Re: Corpora: Statistical significance of tagging differences

Ted E. Dunning (ted@aptex.com)
Fri, 19 Mar 1999 15:13:59 -0800 (PST)

>>>>> "jf" == James L Fidelholtz <jfidel@siu.buap.mx> writes:

jf> On Fri, 19 Mar 1999, Paul Rayson wrote: ...
>> Can you direct me to a book or article which says chi-square is
>> designed for small numbers?

jf> the deal with chi square is that ... Chi square is then the
jf> SUM of all these values, whatever they are, and obviously if
jf> the column is anything other than the same value repeated over
jf> and over, each value diferent from the mean will produce a
jf> positive contribution to chi squared. SO, if you have bigger
jf> but nonequal entries you will get a bigger result.

This is not really the way that it works. For a fixed size table, the
same number of things are being added and they stay about the same
size because they are being normalized by the total number of
observations. For larger tables, the results do get bigger, but so
does the threshold.

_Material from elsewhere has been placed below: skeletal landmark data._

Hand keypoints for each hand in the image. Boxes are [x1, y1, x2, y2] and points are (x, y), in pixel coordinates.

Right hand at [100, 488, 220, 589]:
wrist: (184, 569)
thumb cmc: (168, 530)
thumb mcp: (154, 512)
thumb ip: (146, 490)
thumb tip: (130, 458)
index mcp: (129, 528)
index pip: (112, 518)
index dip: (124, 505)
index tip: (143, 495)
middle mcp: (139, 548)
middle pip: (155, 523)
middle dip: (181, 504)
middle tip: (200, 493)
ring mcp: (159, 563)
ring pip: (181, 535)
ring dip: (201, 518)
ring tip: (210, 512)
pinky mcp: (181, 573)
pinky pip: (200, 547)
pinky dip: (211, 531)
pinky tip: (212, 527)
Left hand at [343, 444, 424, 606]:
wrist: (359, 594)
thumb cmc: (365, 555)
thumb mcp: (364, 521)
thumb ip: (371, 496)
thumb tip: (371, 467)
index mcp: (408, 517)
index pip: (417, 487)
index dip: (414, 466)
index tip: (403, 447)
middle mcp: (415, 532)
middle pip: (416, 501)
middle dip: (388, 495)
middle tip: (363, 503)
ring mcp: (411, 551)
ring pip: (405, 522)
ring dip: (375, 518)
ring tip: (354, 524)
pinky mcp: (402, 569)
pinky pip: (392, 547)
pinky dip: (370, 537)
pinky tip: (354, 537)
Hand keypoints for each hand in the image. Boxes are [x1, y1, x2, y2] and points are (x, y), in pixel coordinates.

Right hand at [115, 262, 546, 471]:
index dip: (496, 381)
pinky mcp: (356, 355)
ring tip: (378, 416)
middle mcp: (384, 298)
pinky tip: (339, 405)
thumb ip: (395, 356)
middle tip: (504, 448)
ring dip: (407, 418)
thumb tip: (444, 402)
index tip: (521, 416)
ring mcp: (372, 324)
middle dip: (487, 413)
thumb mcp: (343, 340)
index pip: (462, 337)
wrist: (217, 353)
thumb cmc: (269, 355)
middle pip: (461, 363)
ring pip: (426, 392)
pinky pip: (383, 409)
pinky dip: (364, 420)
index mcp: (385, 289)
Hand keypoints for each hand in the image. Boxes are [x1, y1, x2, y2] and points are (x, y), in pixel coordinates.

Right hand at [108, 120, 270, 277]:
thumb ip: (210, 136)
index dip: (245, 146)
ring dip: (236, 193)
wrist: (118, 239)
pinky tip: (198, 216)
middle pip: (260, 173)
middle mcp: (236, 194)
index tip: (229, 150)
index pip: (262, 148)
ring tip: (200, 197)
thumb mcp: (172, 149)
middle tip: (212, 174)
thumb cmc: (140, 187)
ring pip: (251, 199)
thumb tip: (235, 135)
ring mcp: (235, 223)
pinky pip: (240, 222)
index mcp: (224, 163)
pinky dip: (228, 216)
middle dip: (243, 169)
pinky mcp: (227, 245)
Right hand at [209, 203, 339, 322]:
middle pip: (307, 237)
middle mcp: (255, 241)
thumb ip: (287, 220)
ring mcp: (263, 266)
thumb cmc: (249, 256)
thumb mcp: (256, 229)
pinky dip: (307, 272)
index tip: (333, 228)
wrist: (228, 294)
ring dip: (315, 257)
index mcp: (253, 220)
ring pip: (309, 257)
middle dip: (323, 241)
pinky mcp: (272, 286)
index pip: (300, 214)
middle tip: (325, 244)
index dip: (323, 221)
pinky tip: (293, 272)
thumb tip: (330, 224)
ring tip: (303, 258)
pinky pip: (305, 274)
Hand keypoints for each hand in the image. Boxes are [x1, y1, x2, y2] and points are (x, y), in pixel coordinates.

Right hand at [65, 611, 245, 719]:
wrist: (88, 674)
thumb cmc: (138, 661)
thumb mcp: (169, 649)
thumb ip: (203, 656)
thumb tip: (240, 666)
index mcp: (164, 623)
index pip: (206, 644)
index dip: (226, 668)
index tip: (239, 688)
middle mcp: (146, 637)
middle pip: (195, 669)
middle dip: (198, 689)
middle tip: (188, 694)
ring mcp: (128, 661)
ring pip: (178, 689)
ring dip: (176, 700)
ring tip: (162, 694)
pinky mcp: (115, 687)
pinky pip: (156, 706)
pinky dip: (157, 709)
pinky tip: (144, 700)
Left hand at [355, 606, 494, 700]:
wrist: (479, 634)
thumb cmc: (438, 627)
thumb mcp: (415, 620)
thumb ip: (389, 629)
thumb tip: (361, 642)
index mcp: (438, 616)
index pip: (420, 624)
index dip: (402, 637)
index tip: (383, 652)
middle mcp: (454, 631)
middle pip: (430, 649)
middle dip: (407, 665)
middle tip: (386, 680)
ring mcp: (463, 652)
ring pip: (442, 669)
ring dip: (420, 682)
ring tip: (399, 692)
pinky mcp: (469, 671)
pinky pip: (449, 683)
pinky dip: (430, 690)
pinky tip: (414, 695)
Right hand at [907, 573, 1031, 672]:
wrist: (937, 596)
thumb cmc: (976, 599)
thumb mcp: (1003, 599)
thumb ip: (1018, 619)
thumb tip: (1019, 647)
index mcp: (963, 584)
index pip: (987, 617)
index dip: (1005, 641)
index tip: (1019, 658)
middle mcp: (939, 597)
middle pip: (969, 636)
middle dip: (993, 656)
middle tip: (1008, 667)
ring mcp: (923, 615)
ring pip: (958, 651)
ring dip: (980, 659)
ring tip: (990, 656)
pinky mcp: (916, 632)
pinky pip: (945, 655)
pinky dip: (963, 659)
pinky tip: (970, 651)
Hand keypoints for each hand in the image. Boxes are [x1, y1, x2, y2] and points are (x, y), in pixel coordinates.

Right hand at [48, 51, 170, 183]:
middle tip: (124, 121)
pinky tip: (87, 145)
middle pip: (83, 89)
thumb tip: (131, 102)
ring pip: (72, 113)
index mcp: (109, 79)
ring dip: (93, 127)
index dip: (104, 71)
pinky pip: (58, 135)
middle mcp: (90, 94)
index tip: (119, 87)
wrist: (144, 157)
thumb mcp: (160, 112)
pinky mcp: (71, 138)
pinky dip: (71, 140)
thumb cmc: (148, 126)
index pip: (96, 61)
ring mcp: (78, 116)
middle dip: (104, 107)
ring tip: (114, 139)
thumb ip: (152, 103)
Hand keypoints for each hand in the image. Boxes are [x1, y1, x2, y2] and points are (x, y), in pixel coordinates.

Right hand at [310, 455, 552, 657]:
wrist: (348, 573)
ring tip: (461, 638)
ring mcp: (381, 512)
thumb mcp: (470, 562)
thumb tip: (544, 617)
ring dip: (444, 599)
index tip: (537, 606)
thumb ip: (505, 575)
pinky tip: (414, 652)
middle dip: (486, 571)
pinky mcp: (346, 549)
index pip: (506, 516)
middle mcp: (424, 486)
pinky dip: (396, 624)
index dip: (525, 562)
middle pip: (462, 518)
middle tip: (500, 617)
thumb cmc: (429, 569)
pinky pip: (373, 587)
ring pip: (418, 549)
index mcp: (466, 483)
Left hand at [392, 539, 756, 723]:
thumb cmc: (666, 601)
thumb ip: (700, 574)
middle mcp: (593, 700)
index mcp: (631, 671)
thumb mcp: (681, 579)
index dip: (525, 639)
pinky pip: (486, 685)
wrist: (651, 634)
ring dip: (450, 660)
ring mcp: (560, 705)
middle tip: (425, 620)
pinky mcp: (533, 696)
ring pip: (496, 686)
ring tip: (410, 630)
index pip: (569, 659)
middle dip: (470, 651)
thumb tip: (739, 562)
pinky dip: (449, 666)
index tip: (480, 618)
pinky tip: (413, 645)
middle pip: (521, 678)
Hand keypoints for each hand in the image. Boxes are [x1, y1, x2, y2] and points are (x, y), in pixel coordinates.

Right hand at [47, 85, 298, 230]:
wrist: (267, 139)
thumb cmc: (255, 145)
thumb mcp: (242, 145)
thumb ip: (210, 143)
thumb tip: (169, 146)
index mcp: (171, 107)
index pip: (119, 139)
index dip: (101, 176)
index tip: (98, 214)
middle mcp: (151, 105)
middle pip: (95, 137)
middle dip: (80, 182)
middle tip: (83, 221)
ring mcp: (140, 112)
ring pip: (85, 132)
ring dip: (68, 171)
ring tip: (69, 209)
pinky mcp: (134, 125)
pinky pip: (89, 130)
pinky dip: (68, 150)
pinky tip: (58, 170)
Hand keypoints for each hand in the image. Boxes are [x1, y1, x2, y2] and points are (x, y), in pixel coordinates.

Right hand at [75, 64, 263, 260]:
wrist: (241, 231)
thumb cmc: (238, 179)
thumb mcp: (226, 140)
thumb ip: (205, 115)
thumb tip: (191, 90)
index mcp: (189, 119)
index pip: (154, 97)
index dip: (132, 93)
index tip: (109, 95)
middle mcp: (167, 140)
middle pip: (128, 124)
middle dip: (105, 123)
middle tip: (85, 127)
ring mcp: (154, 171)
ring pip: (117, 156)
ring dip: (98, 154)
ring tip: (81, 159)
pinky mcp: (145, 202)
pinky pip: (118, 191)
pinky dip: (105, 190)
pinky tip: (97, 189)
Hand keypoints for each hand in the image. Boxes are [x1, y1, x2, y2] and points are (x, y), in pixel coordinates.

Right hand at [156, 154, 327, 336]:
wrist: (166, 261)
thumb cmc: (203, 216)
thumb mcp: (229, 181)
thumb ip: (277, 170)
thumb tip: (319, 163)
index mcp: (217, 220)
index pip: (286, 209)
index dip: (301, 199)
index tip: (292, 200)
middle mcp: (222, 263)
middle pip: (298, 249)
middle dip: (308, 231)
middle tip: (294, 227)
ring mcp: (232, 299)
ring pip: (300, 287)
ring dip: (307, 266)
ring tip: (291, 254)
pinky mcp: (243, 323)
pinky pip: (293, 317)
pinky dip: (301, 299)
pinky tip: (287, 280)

Overall, if there is no relationship and all
variations in counts are due to chance, then the distribution of the
chi^2 statistic will stay nearly the same no matter how large the
counts in the table become.

On the other hand, as you get more data, you (and chi^2) will be able
to detect more and more subtle variations from independence. With
language experiments, there are almost bound to be deviations from
independence due to the fact that language really does have abundant
structure. This pervasive structure can make it very difficult to
build completely balanced experiments. This difficulty is what others
on this list have been railing about.

jf> Chi square is 'significant' beyond a certain positive value,
jf> and if the numbers are big enough, it is almost guaranteed to
jf> be significant.